Which is not to say that one’s humanity does not dictate one’s response. While I was fully aware of the Asian perspective in After Yang, I was more conscious of my gravitation towards the themes of grief and memory. But the richness of the story, and Kogonada’s handling of it, means there are multiple ports of connection. As Leo Kim writes at Polygon, after noting the film’s unconventionality, “Kogonada deliberately subverts the tropes and mechanics we’ve come to expect, using them as jumping-off points to respond to the sci-fi genre’s dark legacy of Orientalism and the dehumanization of Asian people.” This reminds me of something sociologist Nancy Wang Yuen (author of Reel Inequality: Hollywood Actors and Racism) said in an NPR interview about the Turning Red review debacle. “Even when you are the center of a story, I can’t possibly relate to you because you’re not human,” she said. “That’s what it kind of felt like.” After Yang argues that even different species—Yang is a “techno-sapien”—command more empathy than some people seem willing to give their fellow man.

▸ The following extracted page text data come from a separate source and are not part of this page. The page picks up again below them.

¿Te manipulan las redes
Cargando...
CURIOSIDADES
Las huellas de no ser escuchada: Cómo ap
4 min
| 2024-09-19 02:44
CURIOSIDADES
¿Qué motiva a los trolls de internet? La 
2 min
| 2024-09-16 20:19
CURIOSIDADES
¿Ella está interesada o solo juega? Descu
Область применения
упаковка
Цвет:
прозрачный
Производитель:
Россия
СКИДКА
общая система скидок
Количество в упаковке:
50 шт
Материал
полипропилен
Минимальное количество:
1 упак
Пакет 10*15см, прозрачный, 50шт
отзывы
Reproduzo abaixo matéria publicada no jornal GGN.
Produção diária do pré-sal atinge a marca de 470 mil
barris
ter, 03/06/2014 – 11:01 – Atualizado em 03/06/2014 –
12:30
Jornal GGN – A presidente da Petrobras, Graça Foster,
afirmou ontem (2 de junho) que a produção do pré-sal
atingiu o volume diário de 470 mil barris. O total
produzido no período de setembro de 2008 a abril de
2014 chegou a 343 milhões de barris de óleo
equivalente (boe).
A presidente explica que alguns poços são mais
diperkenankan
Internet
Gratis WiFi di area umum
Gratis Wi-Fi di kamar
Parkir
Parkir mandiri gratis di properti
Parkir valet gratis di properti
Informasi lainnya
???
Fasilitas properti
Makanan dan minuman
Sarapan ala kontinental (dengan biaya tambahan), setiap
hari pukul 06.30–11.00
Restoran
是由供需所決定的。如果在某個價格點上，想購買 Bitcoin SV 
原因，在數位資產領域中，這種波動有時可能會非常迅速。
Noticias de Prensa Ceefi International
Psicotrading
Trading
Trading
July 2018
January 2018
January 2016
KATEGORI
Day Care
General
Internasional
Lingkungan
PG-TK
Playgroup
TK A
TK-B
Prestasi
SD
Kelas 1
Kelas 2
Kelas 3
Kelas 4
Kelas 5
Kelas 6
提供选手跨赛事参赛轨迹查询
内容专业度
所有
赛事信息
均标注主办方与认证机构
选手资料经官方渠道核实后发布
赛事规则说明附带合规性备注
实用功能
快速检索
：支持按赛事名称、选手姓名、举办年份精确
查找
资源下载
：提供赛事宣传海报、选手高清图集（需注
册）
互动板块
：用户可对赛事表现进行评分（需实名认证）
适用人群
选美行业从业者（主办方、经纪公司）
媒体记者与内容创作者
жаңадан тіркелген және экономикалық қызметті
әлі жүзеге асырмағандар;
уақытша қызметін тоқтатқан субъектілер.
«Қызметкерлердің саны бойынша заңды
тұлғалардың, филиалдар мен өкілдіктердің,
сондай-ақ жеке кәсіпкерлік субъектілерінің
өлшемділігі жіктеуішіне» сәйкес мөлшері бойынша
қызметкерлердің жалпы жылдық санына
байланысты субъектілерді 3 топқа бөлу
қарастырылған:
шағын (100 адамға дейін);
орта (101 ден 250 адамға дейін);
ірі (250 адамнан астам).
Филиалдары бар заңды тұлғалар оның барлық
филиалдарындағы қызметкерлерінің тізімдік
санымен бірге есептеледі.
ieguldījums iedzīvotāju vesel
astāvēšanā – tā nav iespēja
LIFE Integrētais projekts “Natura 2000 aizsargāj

It’s unsurprising that the current iteration of relatability came out of the TV industry in the ’80s in order to gauge how successful a quiz show could be. As Jeremy D. Larson wrote in the New York Times Magazine in 2019, “Relatability measures how strange something isn’t, the lack of mystery itself.” He notes that it is now so pervasive it is itself alien. But the social aspects—that desire for connection—and aforementioned financial implications of the term also fold neatly into a megacorporation’s franchise—like The Batman, say—or even a lucrative generic tear-jerker like CODA, in the era of social media.

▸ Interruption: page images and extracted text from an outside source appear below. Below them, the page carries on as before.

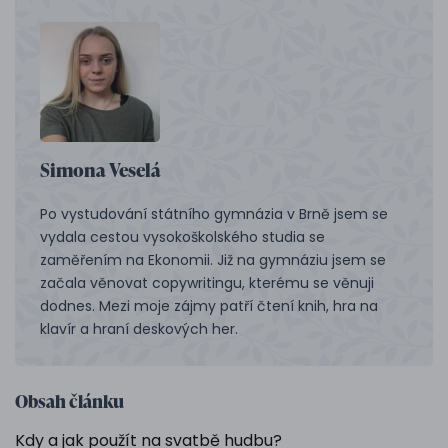
Simona Veselá
Po vystudování státního gymnázia v Brně jsem se
vydala cestou vysokoškolského studia se
zaměřením na Ekonomii. Již na gymnáziu jsem se
začala věnovat copywritingu, kterému se věnuji
dodnes. Mezi moje zájmy patří čtení knih, hra na
klavír a hraní deskových her.
Obsah článku
Kdy a jak použít na svatbě hudbu?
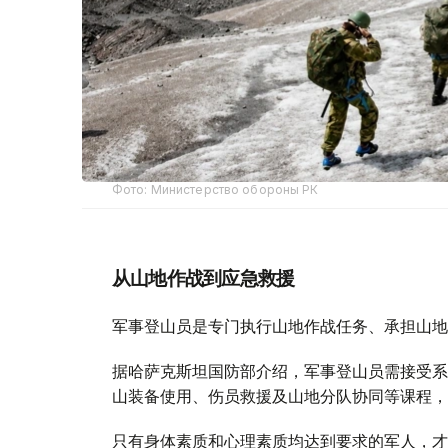
Фото: Министерство обороны РК
从山地作战到应急救援
军事登山员是专门执行山地作战任务、承担山地
据哈萨克斯坦国防部介绍，军事登山员需接受系
山装备使用、伤员救援及山地分队协同等课程，
只有身体素质和心理素质均达到要求的军人，才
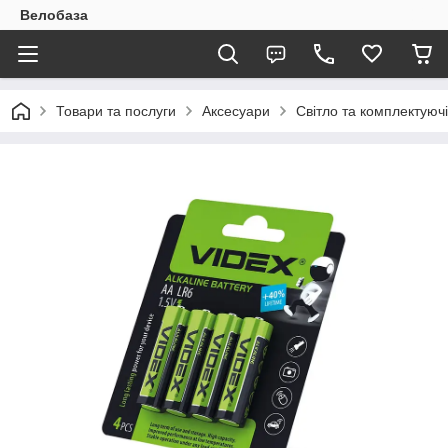
Велобаза
Товари та послуги
Аксесуари
Світло та комплектуючі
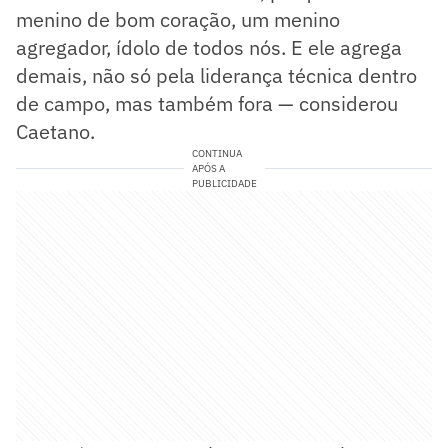
menino de bom coração, um menino
agregador, ídolo de todos nós. E ele agrega
demais, não só pela liderança técnica dentro
de campo, mas também fora — considerou
Caetano.
CONTINUA
APÓS A
PUBLICIDADE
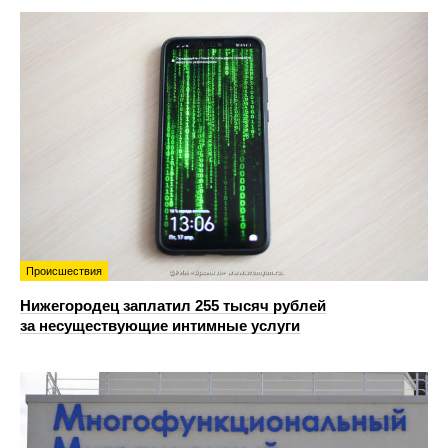
Происшествия
Нижегородец заплатил 255 тысяч рублей
за несуществующие интимные услуги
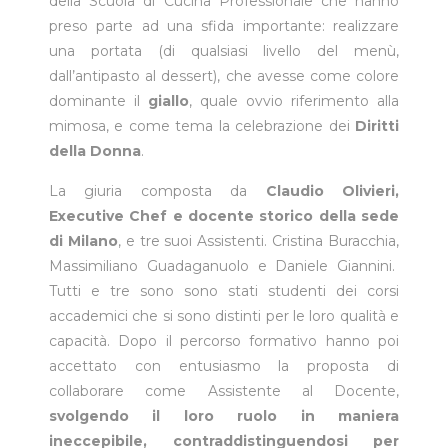
della Scuola di Cucina Professionale che hanno
preso parte ad una sfida importante: realizzare
una portata (di qualsiasi livello del menù,
dall’antipasto al dessert), che avesse come colore
dominante il
giallo
, quale ovvio riferimento alla
mimosa, e come tema la celebrazione dei
Diritti
della Donna
.
La giuria composta da
Claudio Olivieri,
Executive Chef e docente storico della sede
di Milano
, e tre suoi Assistenti. Cristina Buracchia,
Massimiliano Guadaganuolo e Daniele Giannini.
Tutti e tre sono sono stati studenti dei corsi
accademici che si sono distinti per le loro qualità e
capacità. Dopo il percorso formativo hanno poi
accettato con entusiasmo la proposta di
collaborare come Assistente al Docente,
svolgendo il loro ruolo in maniera
ineccepibile, contraddistinguendosi per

The assumption that something completely foreign to you couldn’t somehow be legible to you shouldn’t have to be disproven, but it has been time and again, most recently by the success of Drive My Car, which has claimed comparisons to Parasite for its surprise Hollywood awards season sweep (even though the only real “comp” here is that the former was reportedly supposed to take place in South Korea before Covid relocated it to Japan). This is a three-hour meditation on a short story by Japanese author Haruki Murakami by Japanese director Ryusuke Hamaguchi about a theater director of a multilingual production of the Russian play Uncle Vanya as the director grieves over the death of his wife and befriends his driver, who has her own baggage. A lot of it takes place in a car. Hamaguchi has explained that this isn’t your average adaptation from page to screen—it is itself a form of translation, his own feelings and emotions informing what ultimately appears on screen. “It’s not that I’m borrowing the text itself or even the content of the story, but I’m adapting my own experience of reading the work and attempting to share that with the audience,” he told Screen Slate. “It’s like I’m using myself as a conversion device.” It’s the kind of connection anyone can understand, you would hope, no matter who they are.